13 April 2026, 12:02

Epsteins dunkle Netzwerke: Wie er die klassische Musik für seine Machtspiele missbrauchte

Eine große Menschenmenge in einem Raum mit Gemälden an den Wänden und einer Decke darüber, mit Text unten, der "Gesellschaft zur Förderung der Künste" lautet.

Epsteins dunkle Netzwerke: Wie er die klassische Musik für seine Machtspiele missbrauchte

Neu veröffentlichte Dokumente enthüllen Jeffrey Epsteins enge Verbindungen zur Welt der klassischen Musik

Der in Verruf geratene Finanzier nutzte Kontakte zu Musikern, Institutionen und Kulturpersönlichkeiten, um sein Ansehen zu stärken. Einige dieser Beziehungen umfassten finanzielle Unterstützung, Karriereförderung und fragwürdige Bitten.

Die französischen Behörden haben inzwischen Vorermittlungen zu möglichen finanziellen Verstrickungen im Zusammenhang mit Epsteins Aktivitäten im Land eingeleitet.

Epstein pflegte Beziehungen zu aufstrebenden Talenten und etablierten Größen der klassischen Musik. Er finanzierte zeitweise das Studium der Cellistin Melissa Solomon an der Juilliard School. Der israelische Cellist Yoed Nir durfte ein italienisches Instrument im Wert von etwa 165.000 Dollar unentgeltlich nutzen. Der Pianist Simon Ghraichy erhielt von Epstein berufliche Ratschläge, wurde aber auch aufgefordert, eine junge Assistentin für dessen Europareisen anzuwerben.

Sein Einfluss reichte bis in kulturelle Institutionen hinein. Über Jahre hinweg wechselte Epstein Briefe mit dem Präsidenten des Bard College, Leon Botstein, bezahlte ihm Beratungshonorare und beeinflusste Programmentscheidungen. Sogar eine angebliche Zusammenarbeit mit der verstorbenen Cellistin Jacqueline du Pré erfand er, um Geschäftspartner zu beeindrucken.

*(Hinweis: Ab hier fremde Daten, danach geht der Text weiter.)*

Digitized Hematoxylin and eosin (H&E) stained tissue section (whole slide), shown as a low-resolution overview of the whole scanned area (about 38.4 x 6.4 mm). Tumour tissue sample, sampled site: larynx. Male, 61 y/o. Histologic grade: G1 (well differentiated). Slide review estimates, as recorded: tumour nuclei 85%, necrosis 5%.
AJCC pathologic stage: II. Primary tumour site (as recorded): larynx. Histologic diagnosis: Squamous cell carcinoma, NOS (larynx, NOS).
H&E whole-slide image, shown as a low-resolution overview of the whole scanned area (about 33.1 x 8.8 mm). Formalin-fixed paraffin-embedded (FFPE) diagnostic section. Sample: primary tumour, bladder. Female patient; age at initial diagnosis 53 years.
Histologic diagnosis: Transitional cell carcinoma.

In Frankreich zählte Epsteins Netzwerk prominente Persönlichkeiten. Der ehemalige Kulturminister Jack Lang trat zurück, nachdem sein Name in den veröffentlichten Dokumenten aufgetaucht war. Der französische Dirigent Frédéric Chaslin organisierte für Epstein private Opernbesuche, Bootsausflüge und Kontakte zu einflussreichen Personen. Mindestens eine junge Musikerin aus diesem Umfeld meldete sich später als Opfer sexuellen Missbrauchs.

Die Enthüllungen zeigen, wie Epstein die klassische Musikszene ausnutzte, um Einfluss und Glaubwürdigkeit aufzubauen. Französische Ermittler prüfen nun mögliche finanzielle Unregelmäßigkeiten in seinen Geschäften. Der Fall hat bereits Rücktritte ausgelöst und wirft Fragen nach der Verantwortung kultureller Einrichtungen auf.